Students who attend high school in rural or low-income areas are already at a disadvantage when applying to these schools because they often don’t have access to the same opportunities as students in wealthy districts.

My rural high school didn’t offer high-dollar competitive sports such as tennis, soccer, lacrosse or rowing. Our football and basketball teams were rarely competitive and sometimes coachless, leaving little opportunity for students to get into college on a sports scholarship.

Students in these schools faced a similar outlook in terms of academic scholarships, as they rarely had the staff or resources to offer the AP courses that college admissions counselors hope to see on a high school transcript.

Even seemingly harmless features like early decision and demonstrated interest tip the scales in the direction of applicants that come from money. Should a student need more time to select a school in order to compare financial aid packages or should they not have the money to travel for campus tours before applying, then they may be less likely to be accepted than those who can.

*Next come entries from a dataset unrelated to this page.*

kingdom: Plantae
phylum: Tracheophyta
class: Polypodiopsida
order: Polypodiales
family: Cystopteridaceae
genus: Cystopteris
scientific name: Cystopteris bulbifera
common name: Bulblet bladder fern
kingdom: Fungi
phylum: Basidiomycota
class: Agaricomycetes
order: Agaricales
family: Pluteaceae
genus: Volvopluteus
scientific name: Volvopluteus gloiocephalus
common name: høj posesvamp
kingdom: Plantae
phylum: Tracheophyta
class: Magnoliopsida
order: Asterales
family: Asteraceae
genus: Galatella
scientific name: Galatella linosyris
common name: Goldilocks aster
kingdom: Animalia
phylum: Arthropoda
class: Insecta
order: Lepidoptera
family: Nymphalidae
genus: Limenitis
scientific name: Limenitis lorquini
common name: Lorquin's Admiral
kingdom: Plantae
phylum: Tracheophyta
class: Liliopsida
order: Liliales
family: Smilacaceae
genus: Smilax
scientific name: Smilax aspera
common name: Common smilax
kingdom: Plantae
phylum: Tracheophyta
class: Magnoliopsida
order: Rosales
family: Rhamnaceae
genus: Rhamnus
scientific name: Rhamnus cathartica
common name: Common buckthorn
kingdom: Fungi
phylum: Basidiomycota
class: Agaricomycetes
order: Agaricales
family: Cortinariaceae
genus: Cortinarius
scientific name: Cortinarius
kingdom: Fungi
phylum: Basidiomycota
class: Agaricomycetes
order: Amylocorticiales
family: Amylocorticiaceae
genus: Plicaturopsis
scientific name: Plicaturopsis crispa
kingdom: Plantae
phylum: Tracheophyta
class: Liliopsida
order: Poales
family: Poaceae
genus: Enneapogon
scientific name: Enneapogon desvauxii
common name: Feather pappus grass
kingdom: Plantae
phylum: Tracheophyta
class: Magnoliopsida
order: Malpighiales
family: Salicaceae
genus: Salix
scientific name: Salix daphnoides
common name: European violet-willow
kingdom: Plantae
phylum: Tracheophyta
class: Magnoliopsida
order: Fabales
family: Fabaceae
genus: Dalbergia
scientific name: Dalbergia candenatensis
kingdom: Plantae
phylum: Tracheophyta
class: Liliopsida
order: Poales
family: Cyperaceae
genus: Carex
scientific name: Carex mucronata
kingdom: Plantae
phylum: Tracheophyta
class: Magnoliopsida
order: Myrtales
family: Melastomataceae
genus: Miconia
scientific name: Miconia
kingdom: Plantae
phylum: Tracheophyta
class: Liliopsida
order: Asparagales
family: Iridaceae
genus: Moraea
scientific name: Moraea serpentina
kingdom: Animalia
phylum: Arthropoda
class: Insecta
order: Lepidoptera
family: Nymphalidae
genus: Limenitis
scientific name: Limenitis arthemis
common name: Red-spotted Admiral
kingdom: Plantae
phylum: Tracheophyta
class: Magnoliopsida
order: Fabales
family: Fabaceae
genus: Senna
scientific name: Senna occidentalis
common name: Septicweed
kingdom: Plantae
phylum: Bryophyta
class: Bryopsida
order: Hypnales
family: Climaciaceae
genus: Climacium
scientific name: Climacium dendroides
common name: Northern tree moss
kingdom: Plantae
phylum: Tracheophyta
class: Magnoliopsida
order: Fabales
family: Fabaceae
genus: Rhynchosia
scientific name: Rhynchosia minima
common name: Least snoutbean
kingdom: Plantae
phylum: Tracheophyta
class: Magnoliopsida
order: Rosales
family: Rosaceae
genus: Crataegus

Some of these injustices seem to be baked right into the standard college admissions application.

The identification of so-called legacy applicants, for example, is discriminatory. This practice allows applicants to disclose whether or not they have a parent or sibling who attended the same school and often gives preference to those who do.

While many see this as a harmless way of passing down the tradition of attending a shared alma mater from generation to generation, many don’t realize it is also giving preference to those who have a family history of educational achievement over first-generation college students.

Many are using this scandal as an opportunity to protest affirmative action policies, believing them to place minority students at an unfair advantage. This is ridiculous, considering our country’s history of systemic racism that places people of color at a disadvantage.

Besides, a 2004 Princeton research study found that the largest admissions advantages go to athletes, regardless of their academic performance, over both minority and legacy students.

Even if you believe that both admissions preference by way of race or wealth are problematic, this doesn’t somehow justify or cancel out the fact that wealth-based preference is wrong.

Why should your anger be directed at students you suspect don’t make the cut, instead of at the administrators or coaches who line their pockets with the gifts from the wealthy parents of applicants?

Hopefully, an institution that claims to be academically elite will weed out any student not qualified to be there with a challenging curriculum.

We need to be mad at a broken system, not the victims of it.